** Opening TASK DATA block **
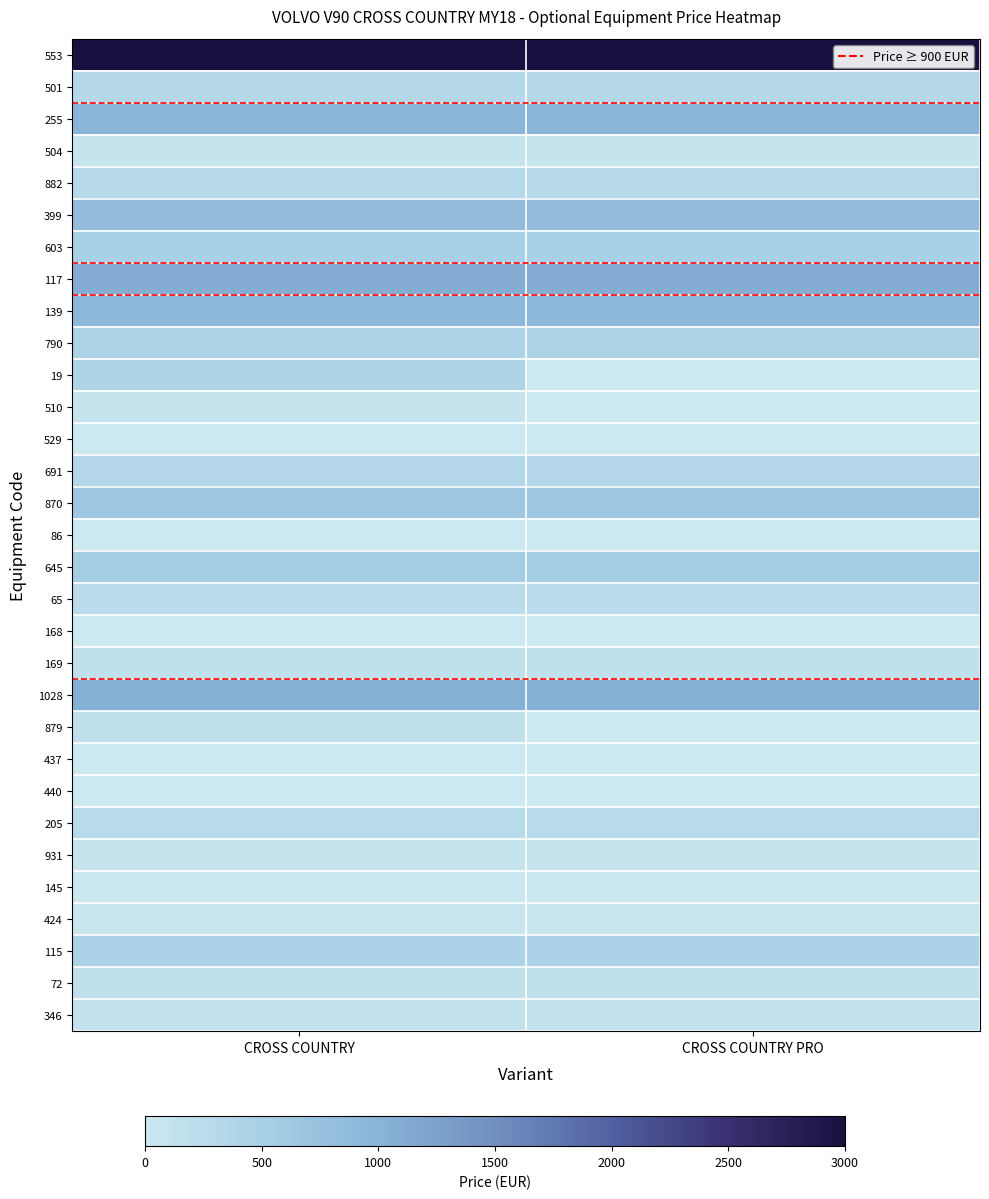

Reading left to right, extract all data points from this chart.

553: CROSS COUNTRY=3000	CROSS COUNTRY PRO=3000
501: CROSS COUNTRY=325	CROSS COUNTRY PRO=325
255: CROSS COUNTRY=975	CROSS COUNTRY PRO=975
504: CROSS COUNTRY=90	CROSS COUNTRY PRO=90
882: CROSS COUNTRY=300	CROSS COUNTRY PRO=300
399: CROSS COUNTRY=850	CROSS COUNTRY PRO=850
603: CROSS COUNTRY=500	CROSS COUNTRY PRO=500
117: CROSS COUNTRY=1100	CROSS COUNTRY PRO=1100
139: CROSS COUNTRY=925	CROSS COUNTRY PRO=925
790: CROSS COUNTRY=425	CROSS COUNTRY PRO=425
19: CROSS COUNTRY=400	CROSS COUNTRY PRO=0
510: CROSS COUNTRY=90	CROSS COUNTRY PRO=0
529: CROSS COUNTRY=0	CROSS COUNTRY PRO=0
691: CROSS COUNTRY=340	CROSS COUNTRY PRO=340
870: CROSS COUNTRY=645	CROSS COUNTRY PRO=645
86: CROSS COUNTRY=0	CROSS COUNTRY PRO=0
645: CROSS COUNTRY=550	CROSS COUNTRY PRO=550
65: CROSS COUNTRY=265	CROSS COUNTRY PRO=265
168: CROSS COUNTRY=0	CROSS COUNTRY PRO=0
169: CROSS COUNTRY=175	CROSS COUNTRY PRO=175
1028: CROSS COUNTRY=1050	CROSS COUNTRY PRO=1050
879: CROSS COUNTRY=160	CROSS COUNTRY PRO=0
437: CROSS COUNTRY=0	CROSS COUNTRY PRO=0
440: CROSS COUNTRY=0	CROSS COUNTRY PRO=0
205: CROSS COUNTRY=275	CROSS COUNTRY PRO=275
931: CROSS COUNTRY=90	CROSS COUNTRY PRO=90
145: CROSS COUNTRY=20	CROSS COUNTRY PRO=20
424: CROSS COUNTRY=40	CROSS COUNTRY PRO=40
115: CROSS COUNTRY=450	CROSS COUNTRY PRO=450
72: CROSS COUNTRY=155	CROSS COUNTRY PRO=155
346: CROSS COUNTRY=110	CROSS COUNTRY PRO=110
** Closing TASK DATA block **
### WORK ORDER
Please set out the lines above as a numbered list, skipping blank lines and omitting the pictures.

### WRITTEN ANSWER
1. Reading left to right, extract all data points from this chart.
2. 553: CROSS COUNTRY=3000	CROSS COUNTRY PRO=3000
3. 501: CROSS COUNTRY=325	CROSS COUNTRY PRO=325
4. 255: CROSS COUNTRY=975	CROSS COUNTRY PRO=975
5. 504: CROSS COUNTRY=90	CROSS COUNTRY PRO=90
6. 882: CROSS COUNTRY=300	CROSS COUNTRY PRO=300
7. 399: CROSS COUNTRY=850	CROSS COUNTRY PRO=850
8. 603: CROSS COUNTRY=500	CROSS COUNTRY PRO=500
9. 117: CROSS COUNTRY=1100	CROSS COUNTRY PRO=1100
10. 139: CROSS COUNTRY=925	CROSS COUNTRY PRO=925
11. 790: CROSS COUNTRY=425	CROSS COUNTRY PRO=425
12. 19: CROSS COUNTRY=400	CROSS COUNTRY PRO=0
13. 510: CROSS COUNTRY=90	CROSS COUNTRY PRO=0
14. 529: CROSS COUNTRY=0	CROSS COUNTRY PRO=0
15. 691: CROSS COUNTRY=340	CROSS COUNTRY PRO=340
16. 870: CROSS COUNTRY=645	CROSS COUNTRY PRO=645
17. 86: CROSS COUNTRY=0	CROSS COUNTRY PRO=0
18. 645: CROSS COUNTRY=550	CROSS COUNTRY PRO=550
19. 65: CROSS COUNTRY=265	CROSS COUNTRY PRO=265
20. 168: CROSS COUNTRY=0	CROSS COUNTRY PRO=0
21. 169: CROSS COUNTRY=175	CROSS COUNTRY PRO=175
22. 1028: CROSS COUNTRY=1050	CROSS COUNTRY PRO=1050
23. 879: CROSS COUNTRY=160	CROSS COUNTRY PRO=0
24. 437: CROSS COUNTRY=0	CROSS COUNTRY PRO=0
25. 440: CROSS COUNTRY=0	CROSS COUNTRY PRO=0
26. 205: CROSS COUNTRY=275	CROSS COUNTRY PRO=275
27. 931: CROSS COUNTRY=90	CROSS COUNTRY PRO=90
28. 145: CROSS COUNTRY=20	CROSS COUNTRY PRO=20
29. 424: CROSS COUNTRY=40	CROSS COUNTRY PRO=40
30. 115: CROSS COUNTRY=450	CROSS COUNTRY PRO=450
31. 72: CROSS COUNTRY=155	CROSS COUNTRY PRO=155
32. 346: CROSS COUNTRY=110	CROSS COUNTRY PRO=110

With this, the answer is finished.